---------- DATASET
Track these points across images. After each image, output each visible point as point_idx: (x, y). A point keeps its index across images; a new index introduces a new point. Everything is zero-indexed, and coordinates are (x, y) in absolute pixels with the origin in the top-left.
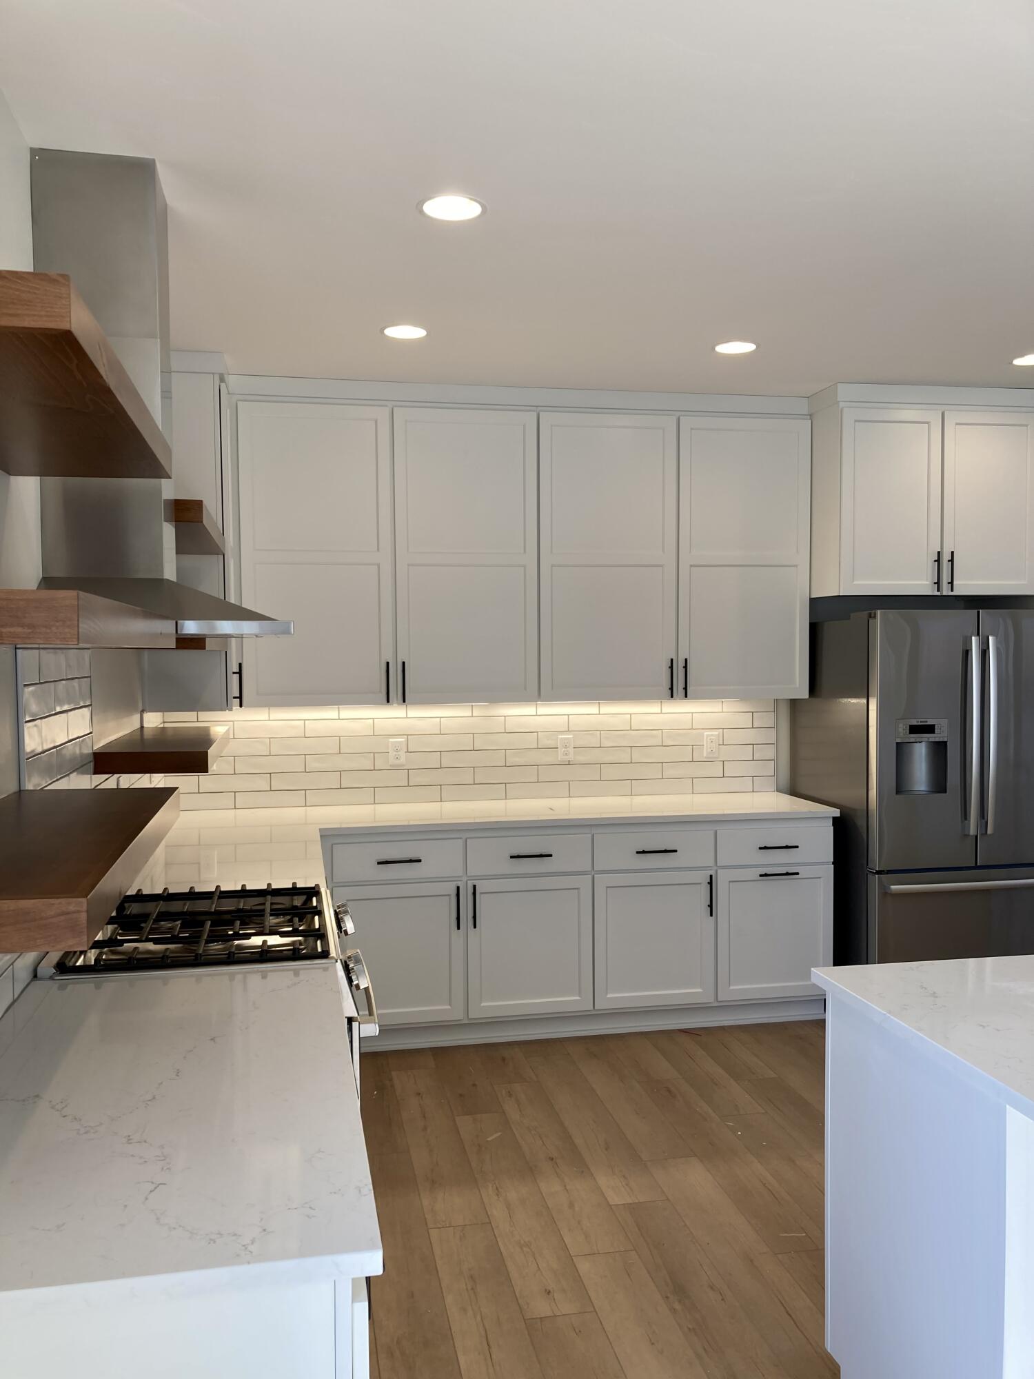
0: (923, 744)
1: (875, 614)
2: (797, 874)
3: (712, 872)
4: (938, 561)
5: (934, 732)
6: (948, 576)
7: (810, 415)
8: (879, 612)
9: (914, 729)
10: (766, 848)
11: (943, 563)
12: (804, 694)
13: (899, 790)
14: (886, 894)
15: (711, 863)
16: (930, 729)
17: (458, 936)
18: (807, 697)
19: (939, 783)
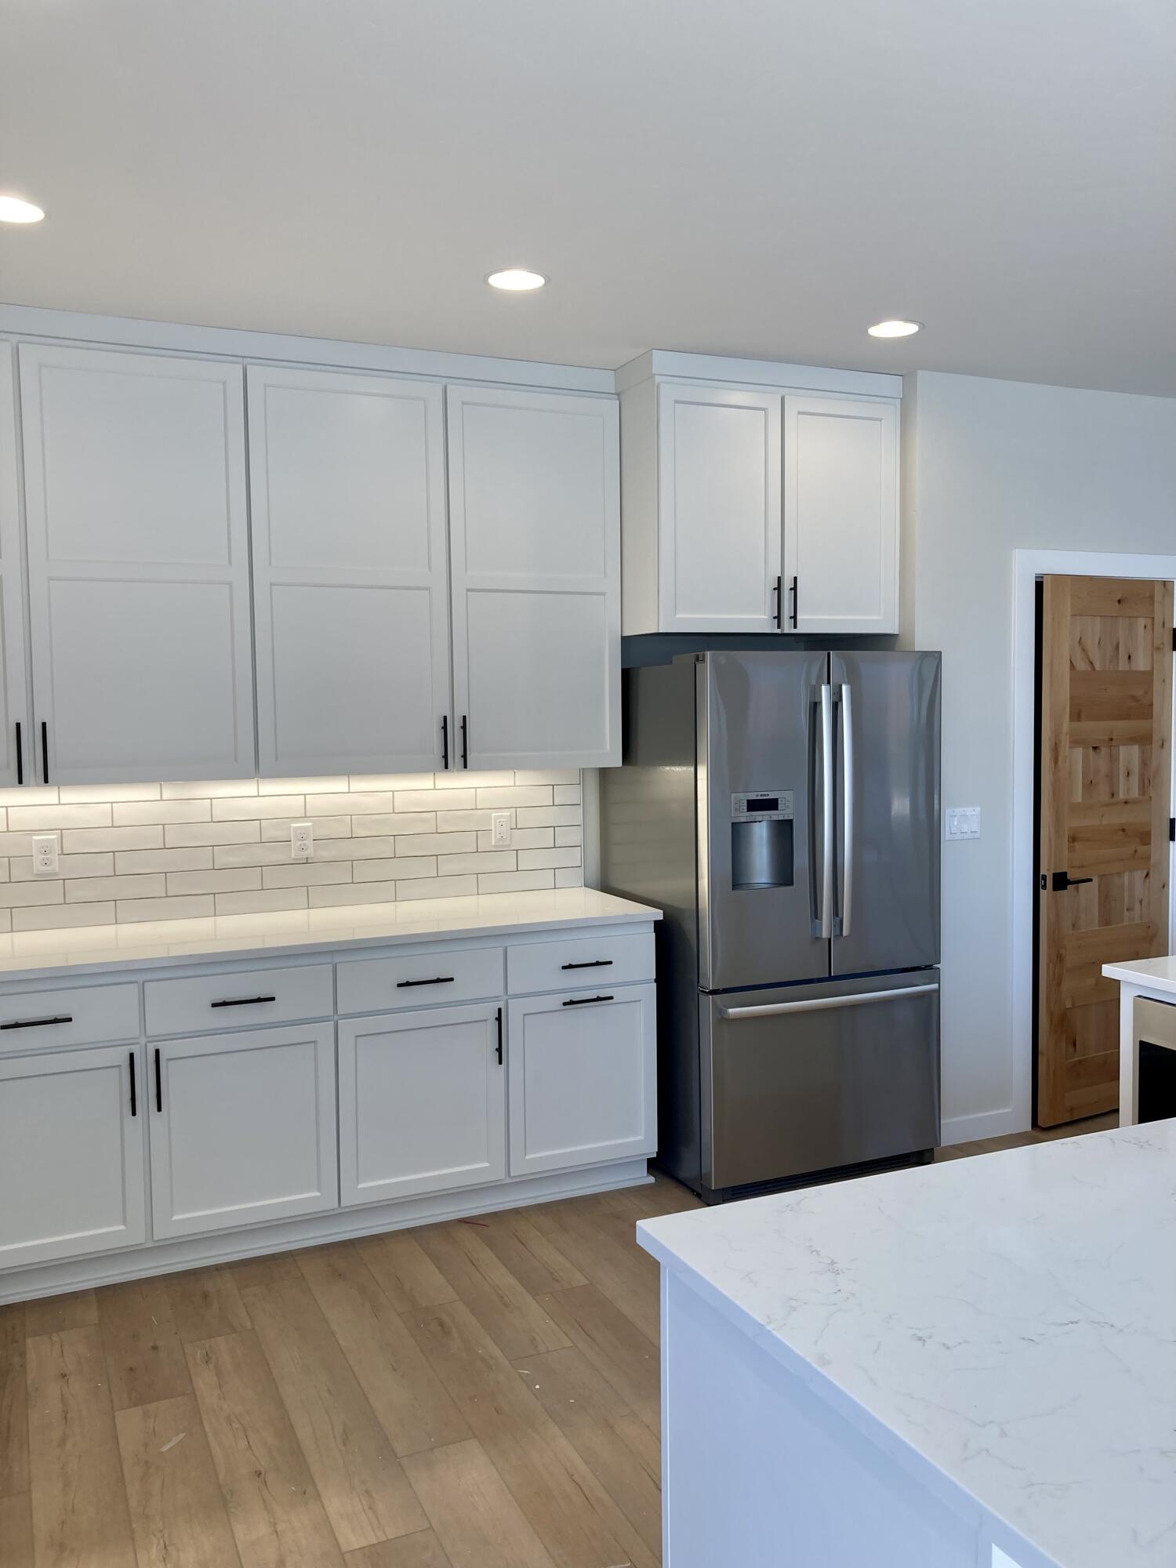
0: (764, 824)
1: (704, 655)
2: (611, 998)
3: (501, 1005)
4: (779, 589)
5: (777, 809)
6: (790, 610)
7: (618, 394)
8: (708, 654)
9: (754, 805)
10: (570, 967)
11: (785, 591)
12: (616, 760)
13: (736, 884)
14: (722, 1020)
15: (501, 992)
16: (771, 805)
17: (134, 1125)
18: (620, 765)
19: (784, 874)
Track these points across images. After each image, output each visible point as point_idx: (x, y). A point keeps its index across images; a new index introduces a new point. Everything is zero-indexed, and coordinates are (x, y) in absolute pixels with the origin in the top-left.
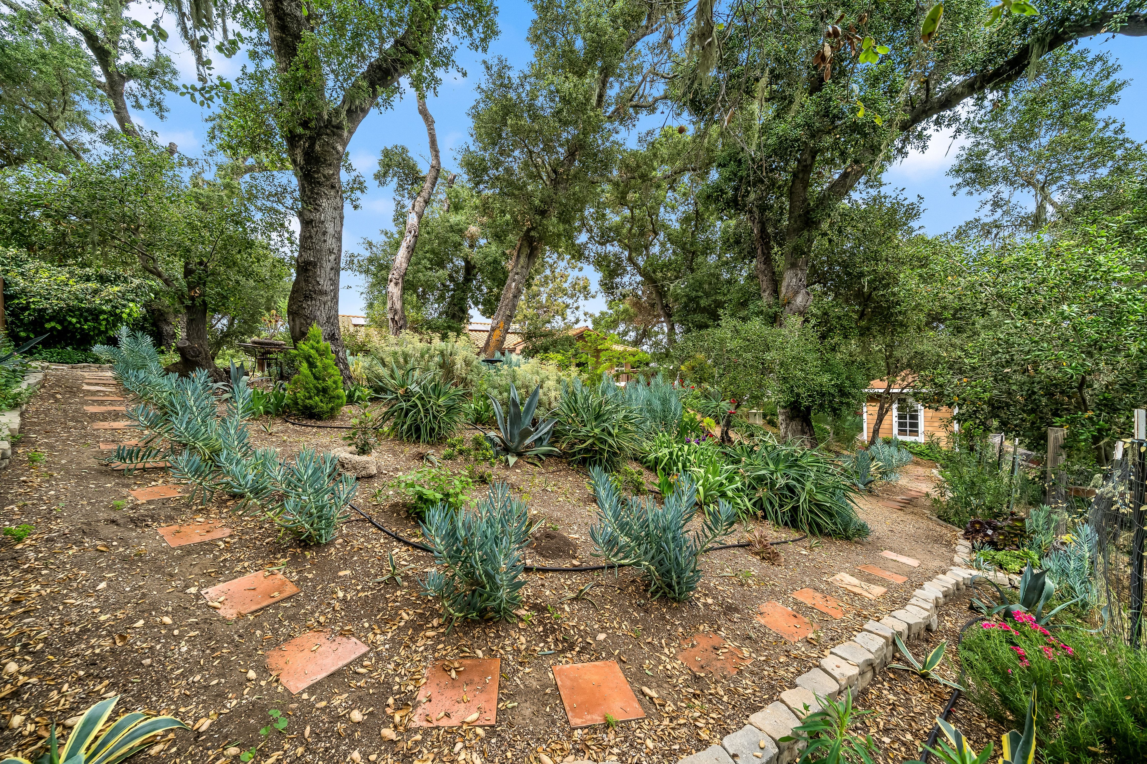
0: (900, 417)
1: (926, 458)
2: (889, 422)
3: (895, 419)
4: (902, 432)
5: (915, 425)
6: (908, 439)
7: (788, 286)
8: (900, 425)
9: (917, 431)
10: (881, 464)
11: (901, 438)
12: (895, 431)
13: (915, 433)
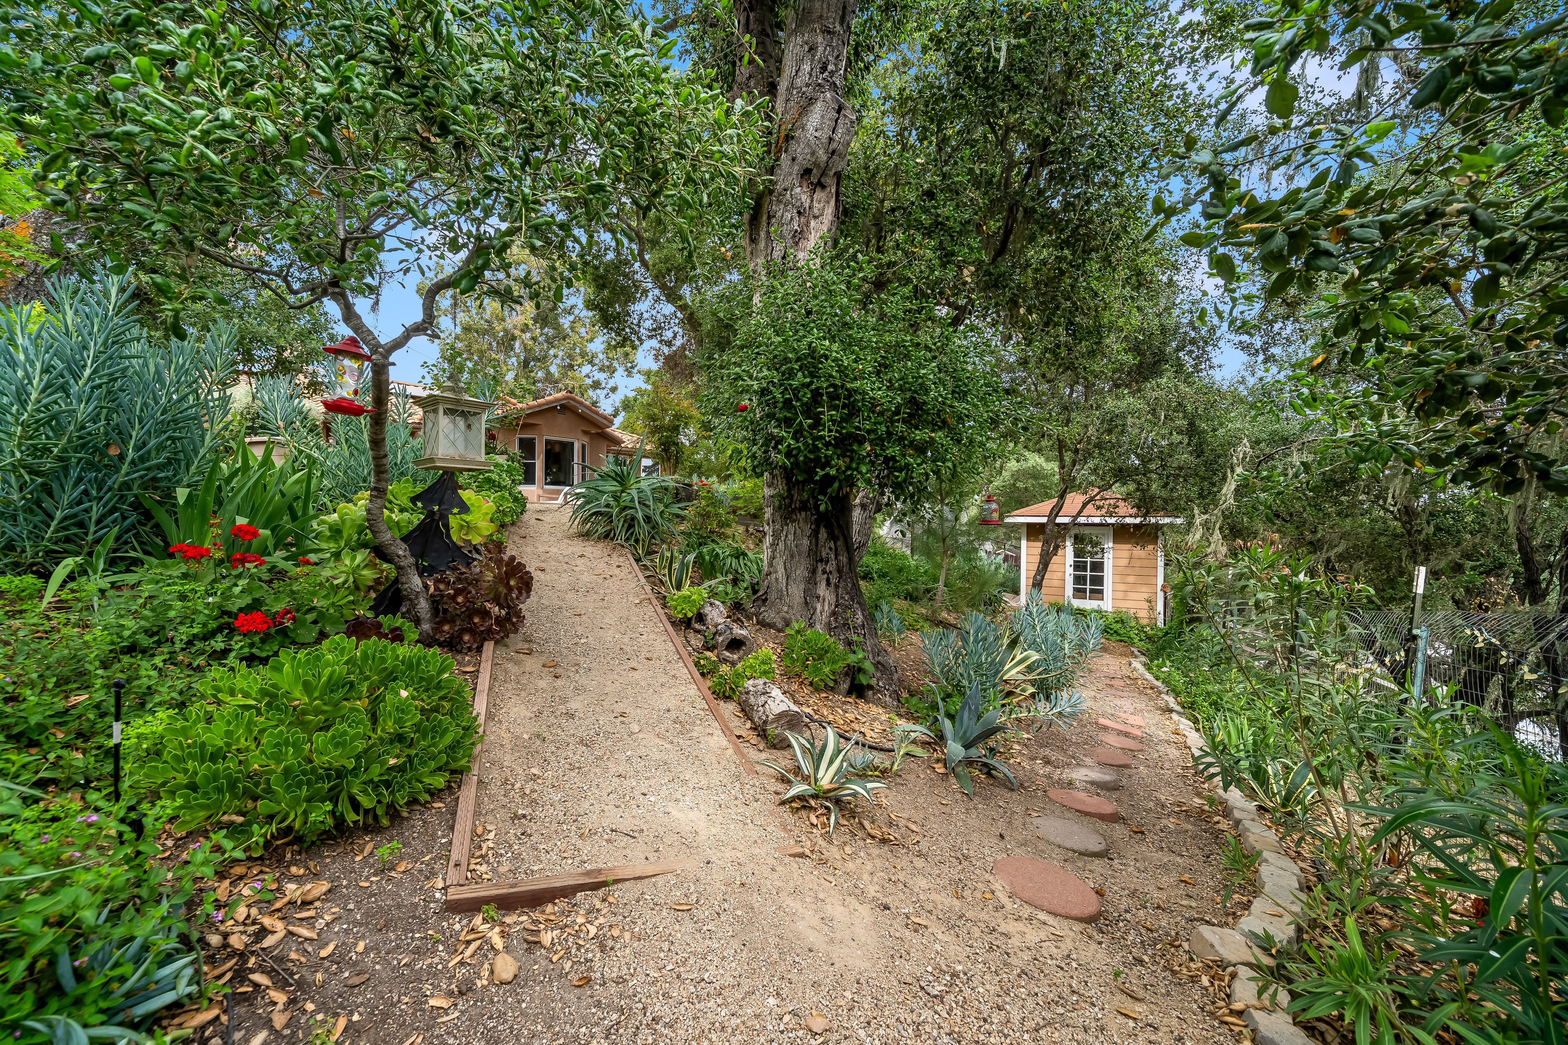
0: (1078, 566)
1: (1115, 637)
2: (1059, 575)
3: (1070, 571)
4: (1079, 593)
5: (1098, 581)
6: (1088, 604)
7: (792, 86)
8: (1078, 580)
9: (1101, 592)
10: (1035, 656)
11: (1077, 603)
12: (1069, 591)
13: (1097, 594)
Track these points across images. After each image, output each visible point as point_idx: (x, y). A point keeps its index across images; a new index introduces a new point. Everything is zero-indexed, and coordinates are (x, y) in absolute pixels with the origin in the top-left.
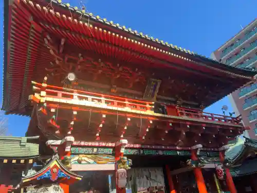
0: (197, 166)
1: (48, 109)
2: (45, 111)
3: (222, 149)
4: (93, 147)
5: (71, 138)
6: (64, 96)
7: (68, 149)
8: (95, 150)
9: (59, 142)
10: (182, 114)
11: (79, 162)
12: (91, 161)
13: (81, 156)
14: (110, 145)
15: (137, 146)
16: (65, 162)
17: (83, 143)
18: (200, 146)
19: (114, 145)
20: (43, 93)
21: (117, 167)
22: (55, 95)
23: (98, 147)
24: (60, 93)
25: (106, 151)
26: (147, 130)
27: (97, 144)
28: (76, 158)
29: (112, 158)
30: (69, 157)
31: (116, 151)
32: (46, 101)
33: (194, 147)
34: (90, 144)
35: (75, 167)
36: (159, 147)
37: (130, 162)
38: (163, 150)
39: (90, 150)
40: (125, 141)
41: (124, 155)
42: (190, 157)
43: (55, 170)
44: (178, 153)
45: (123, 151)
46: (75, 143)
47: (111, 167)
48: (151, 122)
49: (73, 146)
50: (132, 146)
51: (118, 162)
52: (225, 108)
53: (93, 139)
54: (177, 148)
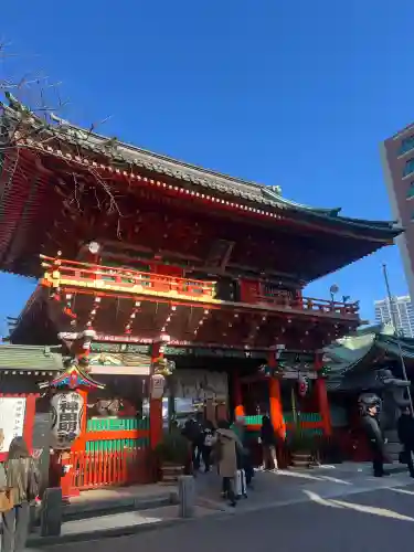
0: (273, 374)
1: (63, 295)
2: (58, 298)
3: (319, 351)
4: (121, 343)
5: (90, 333)
6: (85, 275)
7: (87, 346)
8: (124, 347)
9: (74, 336)
10: (259, 299)
11: (101, 362)
12: (118, 362)
13: (104, 354)
14: (145, 341)
15: (186, 343)
16: (83, 363)
17: (107, 338)
18: (282, 346)
19: (150, 341)
20: (56, 274)
21: (153, 372)
22: (71, 273)
23: (127, 343)
24: (78, 271)
25: (139, 348)
26: (201, 322)
27: (127, 340)
28: (98, 356)
29: (149, 359)
30: (88, 357)
31: (153, 351)
32: (61, 285)
33: (272, 348)
34: (117, 339)
35: (96, 369)
37: (173, 365)
38: (224, 350)
39: (116, 348)
40: (166, 338)
41: (165, 356)
42: (264, 362)
43: (74, 376)
44: (247, 354)
45: (163, 350)
46: (96, 338)
47: (145, 371)
48: (207, 312)
49: (93, 341)
50: (177, 343)
51: (155, 366)
52: (334, 289)
53: (121, 332)
54: (246, 347)
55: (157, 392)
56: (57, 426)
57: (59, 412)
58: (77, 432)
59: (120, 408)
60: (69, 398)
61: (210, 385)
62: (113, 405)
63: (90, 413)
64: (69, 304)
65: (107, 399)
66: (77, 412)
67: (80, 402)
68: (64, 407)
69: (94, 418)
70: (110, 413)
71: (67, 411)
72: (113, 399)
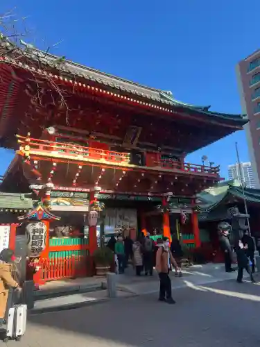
--------------------
Copy all of the data above verbatim and leave out the pictures.

Track these points across images. After each image, output each visible point as point_idx: (x, y). A point keeps its index across images; a new index introduces a new point. Everything is zero-indexed, and coordinates are (x, y) in absolute pixels with the origin in the top-left.
0: (923, 744)
1: (875, 614)
2: (797, 874)
3: (712, 872)
4: (938, 561)
5: (934, 732)
6: (948, 576)
7: (810, 415)
8: (879, 612)
9: (914, 729)
10: (766, 848)
11: (943, 563)
12: (804, 694)
13: (899, 790)
14: (886, 894)
15: (711, 863)
16: (930, 729)
17: (458, 936)
18: (807, 697)
19: (939, 783)
0: (764, 824)
1: (704, 655)
2: (611, 998)
3: (501, 1005)
4: (779, 589)
5: (777, 809)
6: (790, 610)
7: (618, 394)
8: (708, 654)
9: (754, 805)
10: (570, 967)
11: (785, 591)
12: (616, 760)
13: (736, 884)
14: (722, 1020)
15: (501, 992)
16: (771, 805)
17: (134, 1125)
18: (620, 765)
19: (784, 874)
Track these points across images. After each image, output each visible point as point_idx: (x, y). A point keeps its index across images; a new index introduces a new point. Everything is zero-indexed, and coordinates are (x, y) in absolute pixels with the origin in the top-left.
0: (900, 417)
1: (926, 458)
2: (889, 422)
3: (895, 419)
4: (902, 432)
5: (915, 425)
6: (908, 439)
7: (788, 286)
8: (900, 425)
9: (917, 431)
10: (881, 464)
11: (901, 438)
12: (895, 431)
13: (915, 433)
0: (1078, 566)
1: (1115, 637)
2: (1059, 575)
3: (1070, 571)
4: (1079, 593)
5: (1098, 581)
6: (1088, 604)
7: (792, 86)
8: (1078, 580)
9: (1101, 592)
10: (1035, 656)
11: (1077, 603)
12: (1069, 591)
13: (1097, 594)
Track these points across images. After each image, output each visible point as point_idx: (x, y). A point keeps its index across images; a new index introduces a new point. Everything is zero-indexed, and coordinates are (x, y) in absolute pixels with the origin in the top-left.
0: (197, 166)
1: (48, 109)
2: (45, 111)
3: (222, 149)
4: (93, 147)
5: (71, 138)
6: (64, 96)
7: (68, 149)
8: (95, 150)
9: (59, 142)
10: (182, 114)
11: (79, 162)
12: (91, 161)
13: (81, 156)
14: (110, 145)
15: (137, 146)
16: (65, 162)
17: (83, 143)
18: (200, 146)
19: (114, 145)
20: (43, 93)
21: (117, 167)
22: (55, 95)
23: (98, 147)
24: (60, 93)
25: (106, 151)
26: (147, 130)
27: (97, 144)
28: (76, 158)
29: (112, 158)
30: (69, 157)
31: (116, 151)
32: (46, 101)
33: (194, 147)
34: (90, 144)
35: (75, 167)
36: (159, 147)
37: (130, 162)
38: (163, 150)
39: (90, 150)
40: (125, 141)
41: (124, 155)
42: (190, 157)
43: (55, 170)
44: (178, 153)
45: (123, 151)
46: (75, 143)
47: (111, 167)
48: (151, 122)
49: (73, 146)
50: (132, 146)
51: (118, 162)
52: (225, 108)
53: (93, 139)
54: (177, 148)
0: (273, 374)
1: (63, 295)
2: (58, 298)
3: (319, 351)
4: (121, 343)
5: (90, 333)
6: (85, 275)
7: (87, 346)
8: (124, 347)
9: (74, 336)
10: (259, 299)
11: (101, 362)
12: (118, 362)
13: (104, 354)
14: (145, 341)
15: (186, 343)
16: (83, 363)
17: (107, 338)
18: (282, 346)
19: (150, 341)
20: (56, 274)
21: (153, 372)
22: (71, 273)
23: (127, 343)
24: (78, 271)
25: (139, 348)
26: (201, 322)
27: (127, 340)
28: (98, 356)
29: (149, 359)
30: (88, 357)
31: (153, 351)
32: (61, 285)
33: (272, 348)
34: (117, 339)
35: (96, 369)
37: (173, 365)
38: (224, 350)
39: (116, 348)
40: (166, 338)
41: (165, 356)
42: (264, 362)
43: (74, 376)
44: (247, 354)
45: (163, 350)
46: (96, 338)
47: (145, 371)
48: (207, 312)
49: (93, 341)
50: (177, 343)
51: (155, 366)
52: (334, 289)
53: (121, 332)
54: (246, 347)
55: (157, 392)
56: (57, 426)
57: (59, 412)
58: (77, 432)
59: (120, 408)
60: (69, 398)
61: (210, 385)
62: (113, 405)
63: (90, 413)
64: (69, 304)
65: (107, 399)
66: (77, 412)
67: (80, 402)
68: (64, 407)
69: (94, 418)
70: (110, 413)
71: (67, 411)
72: (113, 399)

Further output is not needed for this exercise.